Perhaps the world's foremost academic expert on the subject of Fascism is Roger Griffin, whose academic work has changed the contemporary for understanding of Fascism. To put it briefly, Fascism is the syncretist product of "Right wing feels" and the philosophy of modernity. i.e. modernism/positivism. It's a different version of modernity to that offered by the Left but all the same, it is a rejection of the past. From Griffin's, A Fascist Century.
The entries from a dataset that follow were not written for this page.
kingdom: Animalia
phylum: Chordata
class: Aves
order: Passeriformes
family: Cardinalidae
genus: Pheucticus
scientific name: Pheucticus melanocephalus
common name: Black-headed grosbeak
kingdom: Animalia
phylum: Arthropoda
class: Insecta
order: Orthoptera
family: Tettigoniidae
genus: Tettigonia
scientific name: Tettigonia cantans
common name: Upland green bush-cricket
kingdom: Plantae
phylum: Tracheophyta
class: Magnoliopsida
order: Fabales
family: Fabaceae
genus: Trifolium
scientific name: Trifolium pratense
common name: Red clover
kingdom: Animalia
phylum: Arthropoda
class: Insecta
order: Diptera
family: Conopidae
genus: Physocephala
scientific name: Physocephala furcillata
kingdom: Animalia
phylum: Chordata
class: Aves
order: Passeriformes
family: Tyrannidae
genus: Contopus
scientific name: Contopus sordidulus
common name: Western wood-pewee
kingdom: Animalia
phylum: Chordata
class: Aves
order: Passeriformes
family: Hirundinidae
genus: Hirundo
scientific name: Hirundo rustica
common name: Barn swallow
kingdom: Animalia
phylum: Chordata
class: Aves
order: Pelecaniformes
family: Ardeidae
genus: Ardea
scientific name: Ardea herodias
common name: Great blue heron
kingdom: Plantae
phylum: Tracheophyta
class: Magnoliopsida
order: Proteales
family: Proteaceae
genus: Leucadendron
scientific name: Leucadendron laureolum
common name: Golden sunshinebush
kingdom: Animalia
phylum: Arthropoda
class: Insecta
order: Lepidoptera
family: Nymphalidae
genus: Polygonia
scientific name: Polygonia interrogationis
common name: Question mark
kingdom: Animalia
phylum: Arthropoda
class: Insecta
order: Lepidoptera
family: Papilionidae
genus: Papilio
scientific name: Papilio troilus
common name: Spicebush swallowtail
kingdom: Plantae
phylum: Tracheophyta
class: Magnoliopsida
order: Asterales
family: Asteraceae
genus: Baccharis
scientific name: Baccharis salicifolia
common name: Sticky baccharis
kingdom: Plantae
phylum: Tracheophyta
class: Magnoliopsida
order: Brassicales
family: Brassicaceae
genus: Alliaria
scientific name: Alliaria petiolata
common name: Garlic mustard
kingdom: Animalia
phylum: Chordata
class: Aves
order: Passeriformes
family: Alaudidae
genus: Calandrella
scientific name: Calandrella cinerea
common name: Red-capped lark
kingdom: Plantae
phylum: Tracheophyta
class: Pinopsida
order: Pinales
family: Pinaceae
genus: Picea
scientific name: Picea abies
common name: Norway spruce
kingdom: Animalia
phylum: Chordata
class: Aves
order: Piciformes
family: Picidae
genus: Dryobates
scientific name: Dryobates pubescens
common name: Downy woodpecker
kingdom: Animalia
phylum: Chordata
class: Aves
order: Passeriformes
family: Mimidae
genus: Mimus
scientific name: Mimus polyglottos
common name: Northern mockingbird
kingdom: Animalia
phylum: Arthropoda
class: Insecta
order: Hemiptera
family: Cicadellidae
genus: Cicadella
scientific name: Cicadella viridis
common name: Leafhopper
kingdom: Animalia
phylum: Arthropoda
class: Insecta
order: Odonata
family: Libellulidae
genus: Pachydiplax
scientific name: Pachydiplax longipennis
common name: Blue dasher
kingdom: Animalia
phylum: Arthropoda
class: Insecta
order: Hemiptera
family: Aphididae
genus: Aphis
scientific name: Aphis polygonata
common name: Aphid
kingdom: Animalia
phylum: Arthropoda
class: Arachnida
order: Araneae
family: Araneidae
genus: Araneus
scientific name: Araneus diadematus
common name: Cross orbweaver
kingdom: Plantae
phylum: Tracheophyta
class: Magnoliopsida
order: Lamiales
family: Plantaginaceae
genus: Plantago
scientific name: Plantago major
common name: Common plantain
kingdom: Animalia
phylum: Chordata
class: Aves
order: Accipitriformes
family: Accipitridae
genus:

This is not to be taken as unqualified endorsement of the view that Hitler was a conscious moderniser, which has been argued by some scholars. His basic obsession was not with modernising Germany, but with eradicating the nexus of forces to which he attributed its collapse (Zusammenbruch) and dissolution (Zersetzung). While he admired American technology, he loathed the multi-racial liberalism and materialism it embodied, and strove to turn Germany into the heart of a European empire based on crude racist and Social Darwinist principles for the triumph of the fittest. But while Ian Kershaw is right to criticise Zitelmann's thesis it is still appropriate to see Hitler's vision as an alternative, and (no matter how perverse and unrealisable) a revolutionary version of modernity, rather than the expression of anti-modernity or 'reactionary modernism'. It is a palingenetic utopia (indissociable in retrospect from the horrendous dystopian implications of its actualisation) which reverberates in Hitler's words on the occasions where he privately gave vent to his deepest convictions; 'Those who see in National Socialism nothing more than a political movement know scarcely anything of it. It is even more than a religion: it is the will to create mankind anew'.

Hitler's project for the renewal of European civilisation - its transformation into a genuine Kultur - under German hegemony involved a wholesale rejection of many aspects of the modern (indeed when he used the term it was with negative connotations). However, not only was this project entirely reliant for its realisation on all aspects of modernisation able to be co-ordinated with Hitler's larger palingenetic aim, but the aim itself was inconceivable without such quintessentially modern forces as massification, social engineering, bureaucratisation, rationalisation, the technologisation of warfare, Social Darwinism, nationalism, racism, and charismatic power. Furthermore, its focus was the quintessentially modern form of power assumed by the nation-state. ...............At the root of the Holocaust was the state-led drive for a fully designed, fully controlled social world, of a society lovingly tended and ruthlessly pruned by the 'gardening state'. So far the forces of pluralism at work in modern society have conspired to prevent such biopolitical projects from being carried out on a grand scale. But when this countervailing moment is overridden by authoritarianism there is little to stop wholesale social engineering and the terror state this creates: the electoral victory of Nazism in 1933 ensured that its totalitarian scheme of utopian society could be implemented to a terrifying degree.
To study Nazism is, on one level, to study the awesome potential of modernisation to create ephemeral and abortive (but to their victims terrifyingly real and definitive) symbioses between the traditional and the modern, to produce a form of modernity deliberately attempting to crush the Enlightenment humanist tradition. To grasp this fact destroys any comforting equation between modernity and humanism, modernity and civilisation, modernity and progress, modernity and the good. There is a famous line at the end of Brecht The Resistible Rise of Arturo Ui, namely 'The womb that gave birth to Nazism is fertile still."
Griffin's proposition, is that while Fascism and Socialism are superficially distinct entities at a deeper level they're simply different variants of Modernism, both variants being profoundly anti-traditional. Any "Right wing" which aims to be a restorative force in history cannot ally itself with a movement which plans to undermine it.